§ **TASK OBJECTIVE**
In the listing below, identify each line with the word "found" and return those lines.
......
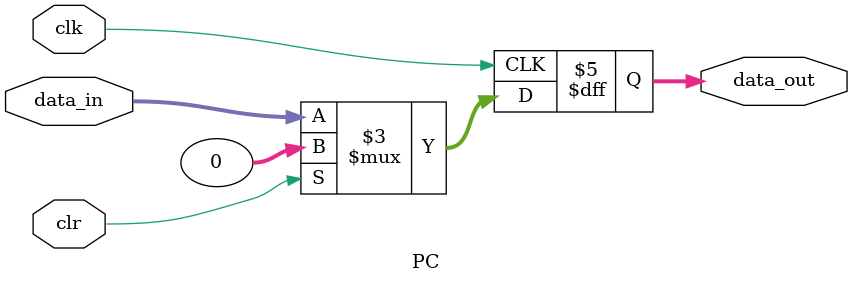
<source format=sv>
module PC(clk,clr,data_in,data_out);
input clk, clr;
input [31:0] data_in;
output logic [31:0] data_out;


always_ff @(posedge clk) begin
	if(clr)
		data_out <= 0;
		  else 
            data_out <= data_in;
				 
end



endmodule 
</source>
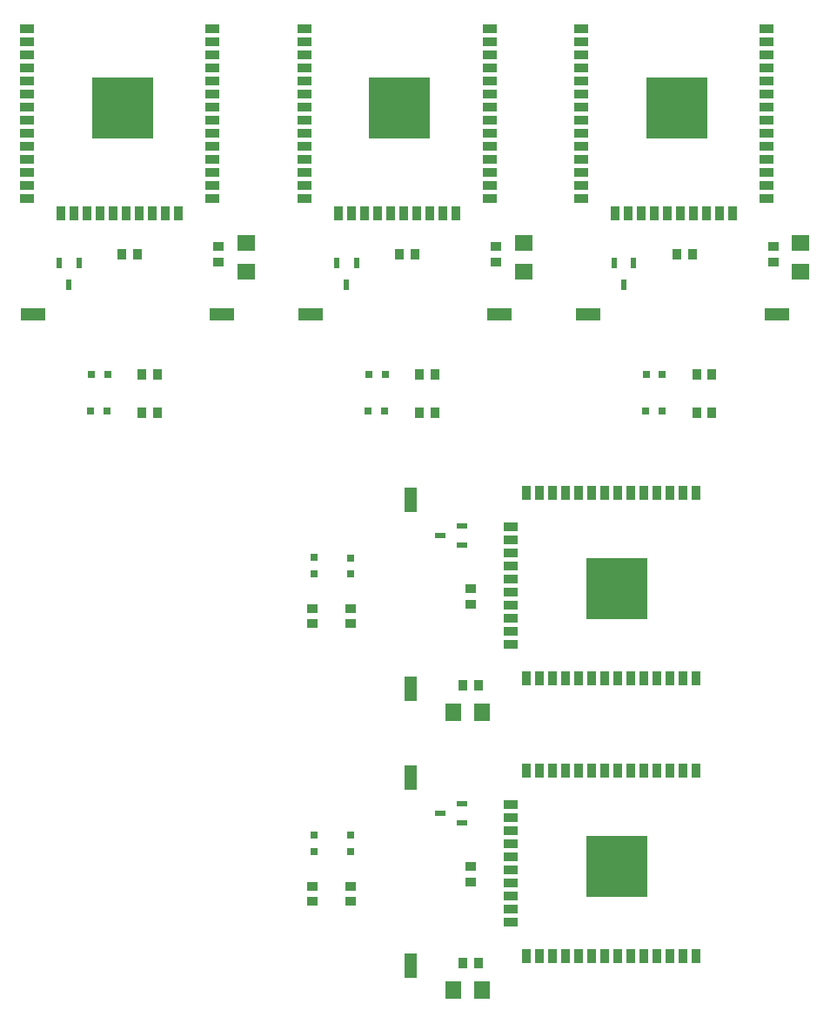
<source format=gtp>
G04 #@! TF.GenerationSoftware,KiCad,Pcbnew,no-vcs-found*
G04 #@! TF.CreationDate,2017-01-05T13:18:46+01:00*
G04 #@! TF.ProjectId,ESP32-HELP-Button-pan,45535033322D48454C502D427574746F,rev?*
G04 #@! TF.FileFunction,Paste,Top*
G04 #@! TF.FilePolarity,Positive*
%FSLAX46Y46*%
G04 Gerber Fmt 4.6, Leading zero omitted, Abs format (unit mm)*
G04 Created by KiCad (PCBNEW no-vcs-found) date Thu Jan  5 13:18:46 2017*
%MOMM*%
%LPD*%
G01*
G04 APERTURE LIST*
%ADD10C,0.100000*%
%ADD11R,1.803400X1.600200*%
%ADD12R,1.000760X0.899160*%
%ADD13R,1.350000X0.900000*%
%ADD14R,0.900000X1.350000*%
%ADD15R,6.000000X6.000000*%
%ADD16R,0.899160X1.000760*%
%ADD17R,0.599440X1.000760*%
%ADD18R,0.800000X0.800000*%
%ADD19R,2.340000X1.300000*%
%ADD20R,1.600200X1.803400*%
%ADD21R,1.000760X0.599440*%
%ADD22R,1.300000X2.340000*%
G04 APERTURE END LIST*
D10*
D11*
X124858000Y-96456000D03*
X124858000Y-93662000D03*
D12*
X122191000Y-95546680D03*
X122191000Y-94043000D03*
D13*
X121552000Y-72834000D03*
X121552000Y-74104000D03*
X121552000Y-75374000D03*
X121552000Y-76644000D03*
X121552000Y-77914000D03*
X121552000Y-79184000D03*
X121552000Y-80454000D03*
X121552000Y-81724000D03*
X121552000Y-82994000D03*
X121552000Y-84264000D03*
X121552000Y-85534000D03*
X121552000Y-86804000D03*
X121552000Y-88074000D03*
X121552000Y-89344000D03*
D14*
X118252000Y-90844000D03*
X116982000Y-90844000D03*
X115712000Y-90844000D03*
X114442000Y-90844000D03*
X113172000Y-90844000D03*
X111902000Y-90844000D03*
X110632000Y-90844000D03*
X109362000Y-90844000D03*
X108092000Y-90844000D03*
X106822000Y-90844000D03*
D13*
X103522000Y-89344000D03*
X103522000Y-88074000D03*
X103522000Y-86804000D03*
X103522000Y-85534000D03*
X103522000Y-84264000D03*
X103522000Y-82994000D03*
X103522000Y-81724000D03*
X103522000Y-80454000D03*
X103522000Y-79184000D03*
X103522000Y-77914000D03*
X103522000Y-76644000D03*
X103522000Y-75374000D03*
X103522000Y-74104000D03*
X103522000Y-72834000D03*
D15*
X112822000Y-80544000D03*
D16*
X116222000Y-110172000D03*
X114718320Y-110172000D03*
X114718320Y-106489000D03*
X116222000Y-106489000D03*
X112813320Y-94805000D03*
X114317000Y-94805000D03*
D17*
X106697000Y-95653360D03*
X107649500Y-97766640D03*
X108602000Y-95653360D03*
D18*
X111345000Y-110045000D03*
X109745000Y-110045000D03*
X109796000Y-106489000D03*
X111396000Y-106489000D03*
D19*
X122497000Y-100647000D03*
X104157000Y-100647000D03*
D11*
X97858000Y-96456000D03*
X97858000Y-93662000D03*
D12*
X95191000Y-95546680D03*
X95191000Y-94043000D03*
D13*
X94552000Y-72834000D03*
X94552000Y-74104000D03*
X94552000Y-75374000D03*
X94552000Y-76644000D03*
X94552000Y-77914000D03*
X94552000Y-79184000D03*
X94552000Y-80454000D03*
X94552000Y-81724000D03*
X94552000Y-82994000D03*
X94552000Y-84264000D03*
X94552000Y-85534000D03*
X94552000Y-86804000D03*
X94552000Y-88074000D03*
X94552000Y-89344000D03*
D14*
X91252000Y-90844000D03*
X89982000Y-90844000D03*
X88712000Y-90844000D03*
X87442000Y-90844000D03*
X86172000Y-90844000D03*
X84902000Y-90844000D03*
X83632000Y-90844000D03*
X82362000Y-90844000D03*
X81092000Y-90844000D03*
X79822000Y-90844000D03*
D13*
X76522000Y-89344000D03*
X76522000Y-88074000D03*
X76522000Y-86804000D03*
X76522000Y-85534000D03*
X76522000Y-84264000D03*
X76522000Y-82994000D03*
X76522000Y-81724000D03*
X76522000Y-80454000D03*
X76522000Y-79184000D03*
X76522000Y-77914000D03*
X76522000Y-76644000D03*
X76522000Y-75374000D03*
X76522000Y-74104000D03*
X76522000Y-72834000D03*
D15*
X85822000Y-80544000D03*
D16*
X89222000Y-110172000D03*
X87718320Y-110172000D03*
X87718320Y-106489000D03*
X89222000Y-106489000D03*
X85813320Y-94805000D03*
X87317000Y-94805000D03*
D17*
X79697000Y-95653360D03*
X80649500Y-97766640D03*
X81602000Y-95653360D03*
D18*
X84345000Y-110045000D03*
X82745000Y-110045000D03*
X82796000Y-106489000D03*
X84396000Y-106489000D03*
D19*
X95497000Y-100647000D03*
X77157000Y-100647000D03*
D20*
X91044000Y-139358000D03*
X93838000Y-139358000D03*
D16*
X91953320Y-136691000D03*
X93457000Y-136691000D03*
D14*
X114666000Y-136052000D03*
X113396000Y-136052000D03*
X112126000Y-136052000D03*
X110856000Y-136052000D03*
X109586000Y-136052000D03*
X108316000Y-136052000D03*
X107046000Y-136052000D03*
X105776000Y-136052000D03*
X104506000Y-136052000D03*
X103236000Y-136052000D03*
X101966000Y-136052000D03*
X100696000Y-136052000D03*
X99426000Y-136052000D03*
X98156000Y-136052000D03*
D13*
X96656000Y-132752000D03*
X96656000Y-131482000D03*
X96656000Y-130212000D03*
X96656000Y-128942000D03*
X96656000Y-127672000D03*
X96656000Y-126402000D03*
X96656000Y-125132000D03*
X96656000Y-123862000D03*
X96656000Y-122592000D03*
X96656000Y-121322000D03*
D14*
X98156000Y-118022000D03*
X99426000Y-118022000D03*
X100696000Y-118022000D03*
X101966000Y-118022000D03*
X103236000Y-118022000D03*
X104506000Y-118022000D03*
X105776000Y-118022000D03*
X107046000Y-118022000D03*
X108316000Y-118022000D03*
X109586000Y-118022000D03*
X110856000Y-118022000D03*
X112126000Y-118022000D03*
X113396000Y-118022000D03*
X114666000Y-118022000D03*
D15*
X106956000Y-127322000D03*
D12*
X77328000Y-130722000D03*
X77328000Y-129218320D03*
X81011000Y-129218320D03*
X81011000Y-130722000D03*
X92695000Y-127313320D03*
X92695000Y-128817000D03*
D21*
X91846640Y-121197000D03*
X89733360Y-122149500D03*
X91846640Y-123102000D03*
D18*
X77455000Y-125845000D03*
X77455000Y-124245000D03*
X81011000Y-124296000D03*
X81011000Y-125896000D03*
D22*
X86853000Y-136997000D03*
X86853000Y-118657000D03*
D19*
X50157000Y-100647000D03*
X68497000Y-100647000D03*
D18*
X57396000Y-106489000D03*
X55796000Y-106489000D03*
X55745000Y-110045000D03*
X57345000Y-110045000D03*
D17*
X54602000Y-95653360D03*
X53649500Y-97766640D03*
X52697000Y-95653360D03*
D16*
X60317000Y-94805000D03*
X58813320Y-94805000D03*
X62222000Y-106489000D03*
X60718320Y-106489000D03*
X60718320Y-110172000D03*
X62222000Y-110172000D03*
D15*
X58822000Y-80544000D03*
D13*
X49522000Y-72834000D03*
X49522000Y-74104000D03*
X49522000Y-75374000D03*
X49522000Y-76644000D03*
X49522000Y-77914000D03*
X49522000Y-79184000D03*
X49522000Y-80454000D03*
X49522000Y-81724000D03*
X49522000Y-82994000D03*
X49522000Y-84264000D03*
X49522000Y-85534000D03*
X49522000Y-86804000D03*
X49522000Y-88074000D03*
X49522000Y-89344000D03*
D14*
X52822000Y-90844000D03*
X54092000Y-90844000D03*
X55362000Y-90844000D03*
X56632000Y-90844000D03*
X57902000Y-90844000D03*
X59172000Y-90844000D03*
X60442000Y-90844000D03*
X61712000Y-90844000D03*
X62982000Y-90844000D03*
X64252000Y-90844000D03*
D13*
X67552000Y-89344000D03*
X67552000Y-88074000D03*
X67552000Y-86804000D03*
X67552000Y-85534000D03*
X67552000Y-84264000D03*
X67552000Y-82994000D03*
X67552000Y-81724000D03*
X67552000Y-80454000D03*
X67552000Y-79184000D03*
X67552000Y-77914000D03*
X67552000Y-76644000D03*
X67552000Y-75374000D03*
X67552000Y-74104000D03*
X67552000Y-72834000D03*
D12*
X68191000Y-94043000D03*
X68191000Y-95546680D03*
D11*
X70858000Y-93662000D03*
X70858000Y-96456000D03*
D22*
X86853000Y-145657000D03*
X86853000Y-163997000D03*
D18*
X81011000Y-152896000D03*
X81011000Y-151296000D03*
X77455000Y-151245000D03*
X77455000Y-152845000D03*
D21*
X91846640Y-150102000D03*
X89733360Y-149149500D03*
X91846640Y-148197000D03*
D12*
X92695000Y-155817000D03*
X92695000Y-154313320D03*
X81011000Y-157722000D03*
X81011000Y-156218320D03*
X77328000Y-156218320D03*
X77328000Y-157722000D03*
D15*
X106956000Y-154322000D03*
D14*
X114666000Y-145022000D03*
X113396000Y-145022000D03*
X112126000Y-145022000D03*
X110856000Y-145022000D03*
X109586000Y-145022000D03*
X108316000Y-145022000D03*
X107046000Y-145022000D03*
X105776000Y-145022000D03*
X104506000Y-145022000D03*
X103236000Y-145022000D03*
X101966000Y-145022000D03*
X100696000Y-145022000D03*
X99426000Y-145022000D03*
X98156000Y-145022000D03*
D13*
X96656000Y-148322000D03*
X96656000Y-149592000D03*
X96656000Y-150862000D03*
X96656000Y-152132000D03*
X96656000Y-153402000D03*
X96656000Y-154672000D03*
X96656000Y-155942000D03*
X96656000Y-157212000D03*
X96656000Y-158482000D03*
X96656000Y-159752000D03*
D14*
X98156000Y-163052000D03*
X99426000Y-163052000D03*
X100696000Y-163052000D03*
X101966000Y-163052000D03*
X103236000Y-163052000D03*
X104506000Y-163052000D03*
X105776000Y-163052000D03*
X107046000Y-163052000D03*
X108316000Y-163052000D03*
X109586000Y-163052000D03*
X110856000Y-163052000D03*
X112126000Y-163052000D03*
X113396000Y-163052000D03*
X114666000Y-163052000D03*
D16*
X93457000Y-163691000D03*
X91953320Y-163691000D03*
D20*
X93838000Y-166358000D03*
X91044000Y-166358000D03*
M02*

</source>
......
§ **ANSWER BOX**
G04 #@! TF.GenerationSoftware,KiCad,Pcbnew,no-vcs-found*
G04 Created by KiCad (PCBNEW no-vcs-found) date Thu Jan  5 13:18:46 2017*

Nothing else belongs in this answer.